Segment Open

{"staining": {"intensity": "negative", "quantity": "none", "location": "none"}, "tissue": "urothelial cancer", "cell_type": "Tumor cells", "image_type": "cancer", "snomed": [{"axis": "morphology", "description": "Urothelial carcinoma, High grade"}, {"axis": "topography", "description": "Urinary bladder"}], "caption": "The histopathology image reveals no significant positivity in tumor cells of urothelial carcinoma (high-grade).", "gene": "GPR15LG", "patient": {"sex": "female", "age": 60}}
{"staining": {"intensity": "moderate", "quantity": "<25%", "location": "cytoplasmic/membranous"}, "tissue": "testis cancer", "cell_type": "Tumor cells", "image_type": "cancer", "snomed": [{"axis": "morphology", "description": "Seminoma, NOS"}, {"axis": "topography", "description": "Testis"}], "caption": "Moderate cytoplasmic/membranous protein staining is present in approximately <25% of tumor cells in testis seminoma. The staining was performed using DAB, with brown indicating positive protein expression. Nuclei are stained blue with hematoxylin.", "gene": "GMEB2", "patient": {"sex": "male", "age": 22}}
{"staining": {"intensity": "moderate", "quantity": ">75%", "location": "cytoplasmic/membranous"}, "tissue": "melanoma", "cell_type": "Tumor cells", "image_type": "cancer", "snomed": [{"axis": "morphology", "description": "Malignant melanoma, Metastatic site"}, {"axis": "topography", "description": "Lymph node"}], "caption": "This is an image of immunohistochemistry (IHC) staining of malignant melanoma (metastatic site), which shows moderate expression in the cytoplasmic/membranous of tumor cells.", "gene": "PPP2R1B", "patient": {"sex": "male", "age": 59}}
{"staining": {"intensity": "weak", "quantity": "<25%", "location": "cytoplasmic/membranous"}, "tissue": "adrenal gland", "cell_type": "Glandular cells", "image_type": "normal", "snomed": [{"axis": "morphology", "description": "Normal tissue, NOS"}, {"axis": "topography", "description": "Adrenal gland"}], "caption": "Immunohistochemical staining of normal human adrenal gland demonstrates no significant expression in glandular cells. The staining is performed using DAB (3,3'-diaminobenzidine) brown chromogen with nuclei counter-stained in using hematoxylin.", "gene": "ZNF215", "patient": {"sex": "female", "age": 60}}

Segment Closed

Work task: Restate the full data above, keeping each word intact.

Your solution:
{"staining": {"intensity": "negative", "quantity": "none", "location": "none"}, "tissue": "urothelial cancer", "cell_type": "Tumor cells", "image_type": "cancer", "snomed": [{"axis": "morphology", "description": "Urothelial carcinoma, High grade"}, {"axis": "topography", "description": "Urinary bladder"}], "caption": "The histopathology image reveals no significant positivity in tumor cells of urothelial carcinoma (high-grade).", "gene": "GPR15LG", "patient": {"sex": "female", "age": 60}}
{"staining": {"intensity": "moderate", "quantity": "<25%", "location": "cytoplasmic/membranous"}, "tissue": "testis cancer", "cell_type": "Tumor cells", "image_type": "cancer", "snomed": [{"axis": "morphology", "description": "Seminoma, NOS"}, {"axis": "topography", "description": "Testis"}], "caption": "Moderate cytoplasmic/membranous protein staining is present in approximately <25% of tumor cells in testis seminoma. The staining was performed using DAB, with brown indicating positive protein expression. Nuclei are stained blue with hematoxylin.", "gene": "GMEB2", "patient": {"sex": "male", "age": 22}}
{"staining": {"intensity": "moderate", "quantity": ">75%", "location": "cytoplasmic/membranous"}, "tissue": "melanoma", "cell_type": "Tumor cells", "image_type": "cancer", "snomed": [{"axis": "morphology", "description": "Malignant melanoma, Metastatic site"}, {"axis": "topography", "description": "Lymph node"}], "caption": "This is an image of immunohistochemistry (IHC) staining of malignant melanoma (metastatic site), which shows moderate expression in the cytoplasmic/membranous of tumor cells.", "gene": "PPP2R1B", "patient": {"sex": "male", "age": 59}}
{"staining": {"intensity": "weak", "quantity": "<25%", "location": "cytoplasmic/membranous"}, "tissue": "adrenal gland", "cell_type": "Glandular cells", "image_type": "normal", "snomed": [{"axis": "morphology", "description": "Normal tissue, NOS"}, {"axis": "topography", "description": "Adrenal gland"}], "caption": "Immunohistochemical staining of normal human adrenal gland demonstrates no significant expression in glandular cells. The staining is performed using DAB (3,3'-diaminobenzidine) brown chromogen with nuclei counter-stained in using hematoxylin.", "gene": "ZNF215", "patient": {"sex": "female", "age": 60}}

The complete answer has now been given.